Careers with a lot of Financial Modeling Besides I-Banking?
Basically the title. I've been doing case studies in my classes and I've decided that I really enjoy DCF/Financial modeling but I hate my marketing, accounting, etc. case studies. I guess that I really enjoy the numbers aspect of doing DCFs/Financial modeling, so is there any other career in the finance world that is modeling/numbers heavy besides banking? Do consultants also get a lot of modeling done, or do they do more qualitative work?
The reason I ask is because although I think I'd enjoy banking, if this is usually what they do, I'm not sure I can get in, at least right away, because I'm from a non-target, so I want to look at other options that can eventually get me into the corporate development/i-banking roles I desire in the future.
Thanks
without accounting, you'll never learn modelling. If you enjoy pure excel, then learn some programming and you can join the "analytics team" of companies where you'll have to make sense of a large amount of data, and can use excel / make macros
I'm not saying I can't do accounting, its just that I hate it. I am decent enough at it and can understand it just fine, I just hate preparing financials and doing adjusting entries all day.
Im not sure anyone truly "likes" accounting.
Side note: you definitely should have made your name Anal_Lyst
There's a lot of different kind of modeling - if you are looking at DCF type modeling, then banking, corp dev, P/E, VC - both boutiques and BBs/Big companies
Modeling in general and enjoy excel, you can go with sales and trading, consulting, hell even operations, especially corporate/F500 company, has some modeling - budgeting and forecasting-type of work, for example.
Also, don't assume you will make the jump from one field to IB - instead, if you want IB, push for IB - boutique, MM, BB - coming from a non-target you've still got a good shot - high GPA, relevant major, club involvement, networking and some solid internships will definitely give you some opportunity.
Sorry, I want to clarify something: are you saying that F500 companies have financial modelling or just general excel work (yes, I know modelling is done on excel spreadsheets)?
Other obvious choice is valuations jobs. They do a lot of DCFs for various things.
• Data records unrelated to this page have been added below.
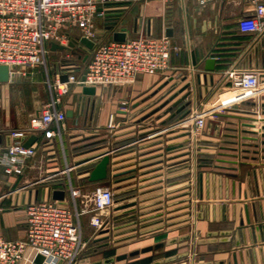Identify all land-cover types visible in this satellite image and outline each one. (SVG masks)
Instances as JSON below:
<instances>
[{
	"label": "crops",
	"instance_id": "obj_1",
	"mask_svg": "<svg viewBox=\"0 0 264 264\" xmlns=\"http://www.w3.org/2000/svg\"><path fill=\"white\" fill-rule=\"evenodd\" d=\"M250 11L252 5L247 0H212L204 5L196 0H134L118 5L113 11V29L124 27L126 39L168 36L174 47L170 68L165 73L139 74L131 84L94 86V93H84L83 86L72 85L59 105L66 113L61 124L62 143L57 138H46L42 130H34L30 125L31 118L40 113L50 96L41 66L16 71L8 81L0 82V147L13 142L12 131L27 137L36 134L30 144L35 153L25 160L20 172L6 173L0 163V236L8 240L26 237L25 204L28 202L54 199L55 190H63V199H69L60 173L66 162L75 165L71 171L73 183L82 193H91L99 182L87 179L88 169L94 166L88 158L108 151L110 160L103 183L111 186L116 195L114 205L106 211L111 234L113 239L136 234L140 238L136 240L134 236L117 242L123 249L115 255L171 237L192 236L196 202L197 211L204 214L196 222L198 237H206L210 230L232 231L229 241L197 245L196 261L222 260V264H235V249L238 264H254V247L258 264H264V144L260 143L264 140L261 136L264 93L236 105H222L230 92L228 70L254 67L264 71V30L242 32L237 25L238 19ZM106 24L103 18L95 19V30L105 29ZM68 32L72 38L81 37L77 27H71ZM97 36L99 42L113 40L112 30ZM47 47L51 77L63 61L73 60L81 70L85 68L77 47L52 49L50 43ZM209 59H213L212 65L207 64ZM176 83V90L189 84L172 100H180L172 111L185 105L183 110L171 118V112L160 114L159 111L143 119L147 110ZM145 97L150 100L135 103ZM128 101L135 104L128 108ZM149 103L154 104L147 107ZM193 107L209 113L197 138L196 163L194 138L188 133L185 118L179 119ZM243 129L258 131V134ZM245 135L257 137L259 141L242 139ZM53 175L56 176L50 177ZM133 202H137V218L120 224L136 220L137 223L116 228L120 225L116 221L121 211L118 207ZM146 217L150 218L140 221ZM166 228L170 230L166 232ZM82 229L87 241L89 232L95 231L90 214L83 215ZM145 230L153 231L141 235ZM122 231L125 232L116 235ZM236 232L243 258L235 245ZM95 233V242H102L97 240L101 236L99 231ZM144 236L147 238L141 239ZM191 242L192 238L178 241L126 259L133 262L157 254L152 260L141 261L147 264L169 255L191 252ZM33 252L28 249L24 264H60L43 257L37 262ZM190 263L188 257L173 264Z\"/></svg>",
	"mask_w": 264,
	"mask_h": 264
},
{
	"label": "built area",
	"instance_id": "obj_2",
	"mask_svg": "<svg viewBox=\"0 0 264 264\" xmlns=\"http://www.w3.org/2000/svg\"><path fill=\"white\" fill-rule=\"evenodd\" d=\"M134 0H0V64L9 67L10 76L16 71L41 66L46 75L49 99L40 113L31 118V128L42 130L48 139L57 138L62 143L61 124L66 118L59 105L72 85L108 86L126 85L135 81L139 74L165 73L170 68L173 45L166 35L138 36L122 41L99 42L95 19L106 22L114 17L118 5ZM204 5L212 0H196ZM252 11L242 15L237 25L242 32L264 30V0H247ZM77 27L81 36L95 40L89 51L79 49L86 66L81 70L73 60L63 61L54 77L47 64L48 43L68 45L71 39L68 29ZM87 57V58H86ZM264 71L254 67L232 68L227 71L229 94L224 106L246 101L264 93ZM62 74L67 75L61 80ZM209 113L193 107L184 117L189 133L194 138L195 163L197 138ZM12 131L13 142L0 147V163L6 173L20 172L25 160L35 153L32 146H24L20 136ZM75 165L65 163L61 174L69 192V199L43 198L25 204L26 237L8 240L0 236V264H21L28 249H39L60 264H76L86 241L83 237L82 217L90 214L95 231L108 225L106 211L115 202L111 186L100 181L94 190L84 194L73 183L71 171ZM56 175L50 176L55 177ZM191 264V263H190Z\"/></svg>",
	"mask_w": 264,
	"mask_h": 264
},
{
	"label": "water",
	"instance_id": "obj_3",
	"mask_svg": "<svg viewBox=\"0 0 264 264\" xmlns=\"http://www.w3.org/2000/svg\"><path fill=\"white\" fill-rule=\"evenodd\" d=\"M106 27L103 30L97 29L96 30V34L99 36H103L105 35L106 31H110L112 30V38L113 40H117V41H122L126 39V34H125V28H121L120 30H115L114 28V21L113 20H109L106 22ZM96 40V39H95ZM95 40L89 39L85 36H81L79 38H73L70 40V42L68 43V45H62V44H58L56 42H50L51 48L52 49H59V50H67V49H71L74 47H78L80 49L89 51L90 49H93L95 46ZM213 63V59H209L207 61V64L212 65ZM10 78V71H9V67L5 64H0V82H5L8 81ZM61 80H66L67 79V75L66 74H62L60 76ZM230 84V82H229ZM177 85L174 84L172 85V87H170L168 89V91H170L171 89H173L175 86ZM189 84H186L185 86H183L182 89H185L188 87ZM84 93H94L95 92V87L94 86H84L83 88ZM151 105H147V107H149ZM147 107H144L143 109H146ZM185 107V105L179 107L174 113H172L170 115L169 118L173 117L175 114L179 113L181 110H183V108ZM142 109V110H143ZM170 110L168 109L166 112H169ZM156 112V110H153L151 113L146 114L144 118H146L147 116H149L150 114ZM188 110L185 111L184 113H182L179 117V119H182L183 117H185L188 114ZM262 121H264V119H262ZM245 125L248 126H254L253 123H245ZM261 129H264V125L261 126ZM244 132H249L252 134H258V131H254V130H248V129H243ZM189 133V132H188ZM261 136L264 137V132L261 133ZM245 138L248 139H258L257 137L251 136V135H245L243 136ZM20 139L24 142V146H30V144L34 141V139H36V134H32L29 137H27L26 134H23L20 136ZM262 144H264V140H262ZM89 160L91 159L92 161L90 162V164H94V166L90 169H88V176L87 179L91 182H100V181H104L107 177V167H108V163L110 160V157L108 155V151H103V152H99L96 153L94 155H92L91 157L88 158ZM52 197L54 199H60L62 200L64 197V191L63 190H55L52 194ZM123 200V199H120ZM161 202V201H159ZM136 203L137 202H133V203H124L123 205H120L118 208L121 209V211L117 214L119 217L116 220L117 222H122L124 220H128V219H132L135 218L136 216H138L137 210L138 207H136ZM172 204V203H171ZM196 202L193 204L194 205V211H193V235L191 236V234H185V235H181L178 237H171L169 239H167L166 241H161L158 243H155L153 245H147L145 247H142L140 249H134L132 251L124 252L118 255H112V256H107L101 260H97L91 264H113L115 261H120L123 259H126L128 257H133L136 255H139L140 253H146L149 251H152L154 249H158V248H163L165 245H170V244H174L177 243L178 241H183V240H187L192 238V251H184V252H180L177 254H173V255H169L167 257H165L164 259H159L156 261H153L151 263H147V264H173L181 259L184 258H190L191 259V264H222L223 261L222 260H216V261H206V262H202V261H196V255H198V253H196L195 248L197 245H201V244H206V243H217V242H224V241H229L230 240V236L232 234L231 230H220V231H216V230H210L207 231L206 233V237H198L197 236V220L198 219H202L204 217V214L201 210L197 211L196 209ZM169 205V204H168ZM126 208V209H124ZM171 211V210H170ZM215 211V210H214ZM169 212V211H168ZM209 214V213H208ZM155 216V215H154ZM137 218V217H136ZM150 217H146L143 219H140V221L146 220ZM168 219L171 217H167ZM256 218V217H255ZM214 219H216V217H214ZM247 221L250 222L249 217L247 216ZM132 222V223H131ZM130 223H121L120 225H118L116 228H121L123 226H127L129 224H133V223H137L136 221H131ZM139 222V221H138ZM149 224V223H148ZM240 224H244V221L241 220ZM141 227H144V225H141ZM259 227V226H257ZM170 229L166 228V232H168ZM264 230V228H263ZM153 230H145L142 231V233H140L141 235H145L148 234L150 232H152ZM125 231L116 233V235L121 234ZM112 233V229L110 227H106L104 229H101L99 231V234L101 235L100 237L97 238V240H108L111 236ZM113 234V233H112ZM249 234H250V241H253V237H252V230L249 227ZM115 235V234H114ZM218 235H220V237H218ZM136 235H130L128 237H121L118 239H113L112 240L114 242H119L121 240L130 238V237H134ZM142 239H146L147 237H141ZM140 239V238H139ZM244 241H246V237L244 235ZM103 244H108L107 241H104ZM235 245L236 247L239 248V255L240 258H243V253H242V248L240 245V237H239V233L236 232V239H235ZM260 251L263 252V248H260ZM252 254L254 256V264H258L257 259H256V251L255 248L252 247ZM246 255L247 257H249V249L248 247L246 248ZM42 259L41 256H38L37 258V262H39ZM233 259H234V263H237V253L234 249L233 251ZM243 264V263H242ZM248 264H250V262H248Z\"/></svg>",
	"mask_w": 264,
	"mask_h": 264
},
{
	"label": "rangeland",
	"instance_id": "obj_4",
	"mask_svg": "<svg viewBox=\"0 0 264 264\" xmlns=\"http://www.w3.org/2000/svg\"><path fill=\"white\" fill-rule=\"evenodd\" d=\"M83 57V61H82V64L85 65L86 64V59L84 58V55L82 56ZM57 57H55L54 59H56ZM87 58V57H86ZM183 88V87H182ZM178 89L176 90V88H173L172 90L168 91L167 93H165L162 98H160L157 102H155L154 106H152L150 109L147 110V114L148 113H151L153 110H156V113L160 111V114H164V113H173L175 112L176 110L172 111V109L179 103L180 100L178 101H172L174 97L178 96L179 94H181V92H184V89ZM165 91V89L163 90ZM154 93L151 92L148 94V96H152ZM184 94V93H183ZM185 96V95H184ZM183 96V97H184ZM158 97V96H157ZM150 100L148 97H145V98H142L138 101H136L135 103L138 104L140 102H143V101H148ZM153 101V100H152ZM135 103H132V101H128V105L127 107L130 108V106H132V104H135ZM152 103H149L148 105H150ZM152 104V105H153ZM236 105V104H235ZM179 108V107H178ZM170 110L169 112H166L167 110ZM170 114V113H169ZM263 137V136H262ZM238 138V137H237ZM242 139H248V138H245L243 137ZM249 140H254V139H249ZM258 140V139H257ZM243 141V140H242ZM259 141V140H258ZM260 143L262 144V140H260ZM242 144H248V145H255L253 143H248V142H242ZM259 145V144H258ZM259 147V146H258ZM203 234V233H202ZM96 235L95 231H90L89 232V236L86 237V246L80 256V258L77 260L76 264H91L97 260H100L102 258H105L107 256H112V255H115V252L118 251V250H121L123 249L121 245L117 246L118 244H116V242H114L112 240V234L108 240H102V242H95L96 240L94 239V236ZM141 236V235H140ZM136 240L139 239V234H136ZM142 239V238H141ZM104 241H107L108 244H103ZM31 251H34L33 252V256L34 257H38V256H41L43 257L44 259L47 258V259H52L51 257L48 258V256L46 255V253L44 251H41L39 249H30ZM27 254V253H26ZM155 255L157 254H154L152 253L151 255L149 256H146L144 259L142 260H136V261H133V262H128V260H123V261H116L114 262L113 264H141V261H146V260H152V257H154ZM164 259V258H163ZM24 260V259H23ZM23 260L21 262V264H24L23 263ZM54 260V259H53ZM151 263V262H150Z\"/></svg>",
	"mask_w": 264,
	"mask_h": 264
}]
</instances>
And also transfer pricing is doin g a lot of financial modelling for business retructurings which is very common these days,
And by the way, to do the DCF modelling you really need some sort of understanding of accounting.
Where can I find "valuations" jobs? Is that used in consulting or what?
Again, see what I just wrote regarding accounting. I really fail to understand how me saying that I hate doing accounting somehow means that I don't understand it. I'm taking intermediate financial and will take intermediate cost accounting all while self-studying the intermediate sequence that I don't formally take myself. This is more than what most prospective bankers take, so can we please chill with the "zOMG you need to understand accounting to do models"?
^lol why? I was thinking about ANALyst, but then I thought people would think that I'm gay or something, not that there's anything wrong with that.
Somefing lyke dis?
http://www.ey.com/EM/en/Careers/Students/Working-at-Ernst---Young/Trans…
Correct me if I'm wrong, but doesn't WSO consider E&Y to be a shitty company?
[quote=Anonymous1]Somefing lyke dis?
http://www.ey.com/EM/en/Careers/Students/Working-at-Ernst---Young/Trans…]
Duff and Phelps also recruits for valuation positions.
consulting has modeling too, sometimes DCFs etc
i always thought it was more strategy than numbers focused?
Corporate Development at any big company in industry will have a lot of financial modeling. I worked in Strategic Development at a Transportation company for a summer and experienced financial forecast models, DCFs, Accretion/Dilution etc. Super interesting job and without a doubt the type of thing I want to do if I ever leave IBD.
Usually these companies look for ex-bankers for these roles, but some companies might have entry-level positions. Give it a look.
You should look into economic litigation consulting. Charles River Assoc, Cornerstone, Analysis Group etc. A lot of valuation work and damages modeling. Pretty quant as consulting jobs go.
Look at Houlihan Lokey's Financial ADvisory Services (FAS) group. Prob the best on the street. I believe Lazard has a FAS group (talked to an alum who transitioned to PE from there). Duff and Phelps has a FAS group as well. Your not going to get the traditional financial / valuation modeling at a big 4 firm like E&Y.
I thought some of the Big 4 TAS groups are fairly legit? For example, I know that Ernst and Young has a valuations group, but do they mostly do accounting instead of finance stuff even there?